• TEXT EXTRACT
▼▼▼

New group in Pittsburgh hopes to bring end to Israeli ‘occupation’

New group in Pittsburgh hopes to bring end to Israeli ‘occupation’

INN in Pittsburgh is part of a national group that opposes the Israeli occupation of 
the Palestinians.	(Photo courtesy of IfNotNow)
INN in Pittsburgh is part of a national group that opposes the Israeli occupation of the Palestinians. (Photo courtesy of IfNotNow)

A Jewish nonprofit group with the stated goal of ending the Israeli “occupation” of the Palestinians has set down stakes in Pittsburgh.

IfNotNow, a national organization started by a group of millennials who were former leaders in J Street U, has chapters in several other cities, including New York, Chicago, Philadelphia, Washington, D.C., Boston and Los Angeles.

As a national group, INN has participated in various protests, including a protest at the AIPAC policy conference in Washington, D.C., last March. In Pittsburgh, the group concluded its first local membership training this past Shabbat, June 16-17.

The organizers of INN are “a diverse set of people within the Jewish community in Pittsburgh,” said INN member Ben Case, 33, a New Jersey native who is working on his doctorate at the University of Pittsburgh, in an email. “We have joined a national grassroots movement of Jews who recognize that the status quo of endless occupation that denies Palestinians political, economic and civil rights is a daily nightmare for the people who are subject to it and a moral disaster for the people who allow it to go on, and who decided to take action.”

The group does not take a formal position on the boycott, divestment and sanctions (BDS) movement against Israel, Zionism or the issue of Israeli statehood. Although it aims to persuade the American Jewish public to support an end to the “occupation,” it does not purport to suggest how that could occur.

“It is not up to us as U.S. Jews to come up with what the exact parameters of the end of the occupation look like, and there are a lot of groups that do great work envisioning a viable and just political solution,” said Case. “Our group is focused on the unsustainable, violent disaster of the status quo and moving our community to a position that unequivocally does not tolerate occupation for our people or any other.”

▲▲▲

• RECORDS PROVIDED
▼▼▼

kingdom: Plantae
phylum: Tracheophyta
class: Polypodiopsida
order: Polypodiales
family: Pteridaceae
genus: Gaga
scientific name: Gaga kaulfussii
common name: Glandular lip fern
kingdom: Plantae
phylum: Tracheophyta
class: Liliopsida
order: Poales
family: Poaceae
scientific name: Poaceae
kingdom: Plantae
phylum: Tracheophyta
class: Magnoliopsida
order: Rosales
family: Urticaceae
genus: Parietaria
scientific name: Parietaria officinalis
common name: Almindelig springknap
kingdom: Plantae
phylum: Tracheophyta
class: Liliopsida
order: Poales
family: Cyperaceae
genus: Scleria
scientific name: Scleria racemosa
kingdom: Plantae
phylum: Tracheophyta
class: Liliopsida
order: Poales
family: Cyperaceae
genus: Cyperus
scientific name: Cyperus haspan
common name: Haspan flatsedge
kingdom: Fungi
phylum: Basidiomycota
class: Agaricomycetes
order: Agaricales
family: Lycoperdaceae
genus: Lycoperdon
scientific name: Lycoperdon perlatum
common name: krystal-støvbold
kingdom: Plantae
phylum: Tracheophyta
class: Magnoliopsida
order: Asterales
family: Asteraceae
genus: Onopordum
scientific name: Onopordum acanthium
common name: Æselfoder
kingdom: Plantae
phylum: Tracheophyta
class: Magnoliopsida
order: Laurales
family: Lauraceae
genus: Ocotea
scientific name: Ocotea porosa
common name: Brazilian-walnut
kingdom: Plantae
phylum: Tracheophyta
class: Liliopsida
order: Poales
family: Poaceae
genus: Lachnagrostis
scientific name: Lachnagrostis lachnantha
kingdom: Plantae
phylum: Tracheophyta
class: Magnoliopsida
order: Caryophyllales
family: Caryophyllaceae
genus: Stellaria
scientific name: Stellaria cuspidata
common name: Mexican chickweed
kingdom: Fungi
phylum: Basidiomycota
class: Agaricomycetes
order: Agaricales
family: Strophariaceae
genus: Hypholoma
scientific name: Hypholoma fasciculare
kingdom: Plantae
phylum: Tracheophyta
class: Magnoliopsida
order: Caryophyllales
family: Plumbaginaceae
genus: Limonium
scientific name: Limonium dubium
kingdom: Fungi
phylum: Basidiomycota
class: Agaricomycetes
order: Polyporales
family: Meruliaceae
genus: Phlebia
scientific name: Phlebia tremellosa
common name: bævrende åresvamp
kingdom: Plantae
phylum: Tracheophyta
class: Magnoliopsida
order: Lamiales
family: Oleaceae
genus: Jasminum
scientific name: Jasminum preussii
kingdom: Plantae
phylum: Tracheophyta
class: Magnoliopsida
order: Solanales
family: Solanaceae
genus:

▲▲▲

• TASKS TO CARRY OUT
1. Using the article about IfNotNow in Pittsburgh, answer these:
(a) In which group were the founders of IfNotNow former leaders?
(b) On what dates did the Pittsburgh group finish its first local membership training?
(c) At which university is Ben Case working on his doctorate?
2. Copy out part of the IfNotNow article, starting at the words "A Jewish nonprofit" and ending after "Shabbat, June 16-17.", with "millennials" changed to "young activists".

• RESPONSES TO THE EXERCISE
1.
(a) J Street U
(b) June 16-17
(c) The University of Pittsburgh

2.
A Jewish nonprofit group with the stated goal of ending the Israeli “occupation” of the Palestinians has set down stakes in Pittsburgh.

IfNotNow, a national organization started by a group of young activists who were former leaders in J Street U, has chapters in several other cities, including New York, Chicago, Philadelphia, Washington, D.C., Boston and Los Angeles.

As a national group, INN has participated in various protests, including a protest at the AIPAC policy conference in Washington, D.C., last March. In Pittsburgh, the group concluded its first local membership training this past Shabbat, June 16-17.